Indirect determination of stallion sperm capacitation based on esterase release from spermatozoa challenged with lysophosphatidylcholine.

The research outlined in this paper details how the level of stallion sperm capacitation can be indirectly determined through measuring the amount of esterase that is released from spermatozoa when introduced to lysophosphatidylcholine. This method could potentially offer a more efficient way to capacitate stallion sperm for in vitro fertilization procedures.

Research Method

• The authors developed a spectrophotometric assay – an analytical procedure used to measure quantities of substances. This was used to measure the amount of esterase (an enzyme) released from stallion spermatozoa.
• The potency of a spermatozoon (male germ cell) to fertilize an ovum is determined by its capacitated state. Capacitation refers to the physiological changes sperm undergo to be able to penetrate and fertilize an egg.
• The assay was then engaged to ascertain the percentages of capacitated stallion sperm.
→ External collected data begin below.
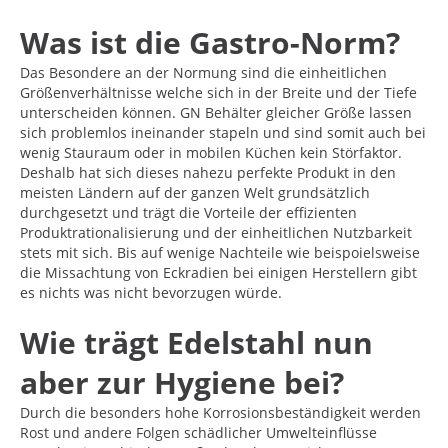
Was ist die Gastro-Norm?
Das Besondere an der Normung sind die einheitlichen
Größenverhältnisse welche sich in der Breite und der Tiefe
unterscheiden können. GN Behälter gleicher Größe lassen
sich problemlos ineinander stapeln und sind somit auch bei
wenig Stauraum oder in mobilen Küchen kein Störfaktor.
Deshalb hat sich dieses nahezu perfekte Produkt in den
meisten Ländern auf der ganzen Welt grundsätzlich
durchgesetzt und trägt die Vorteile der effizienten
Produktrationalisierung und der einheitlichen Nutzbarkeit
stets mit sich. Bis auf wenige Nachteile wie beispoielsweise
die Missachtung von Eckradien bei einigen Herstellern gibt
es nichts was nicht bevorzugen würde.
Wie trägt Edelstahl nun
aber zur Hygiene bei?
Durch die besonders hohe Korrosionsbeständigkeit werden
Rost und andere Folgen schädlicher Umwelteinflüsse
The presence off capacitation was gauged by the spermatozoa’s ability to endure an acrosome reaction and let out esterase in response to challenge from lysophosphatidylcholine. The acrosome reaction is a step in the biological process of sperm fusing with eggs.

Findings

• The conditions under which the spermatozoa were incubated were set up to increase the levels of intracellular calcium and cAMP; compounds which induce sperm capacitation.
• During the first experiment, when induced with 100 nmol calcium ionophore A23187 l(-1), 66% of the stallion spermatozoa capacitated after an hour of incubation at 37 degrees Celsius.
• The impact of increased cAMP concentrations on stallion spermatozoa was then evaluated. It was observed that when A23187 was combined with isobutyl-methylxanthine (IBMX), a molecule that prevents cell division and thereby increases cAMP levels, the spermatozoa capacitated after a period of 240 minutes.
• However, when a combination of A23187, 8-bromo cAMP and IBMX was used, the spermatozoa capacitated in a much quicker timeframe of 40 minutes at the same temperature.

Implications

• The researchers argue that the treatment of spermatozoa with a combination of compounds known to increase intracellular calcium and cAMP could offer an effective method to capacitate stallion sperm in preparation for in vitro fertilization procedures.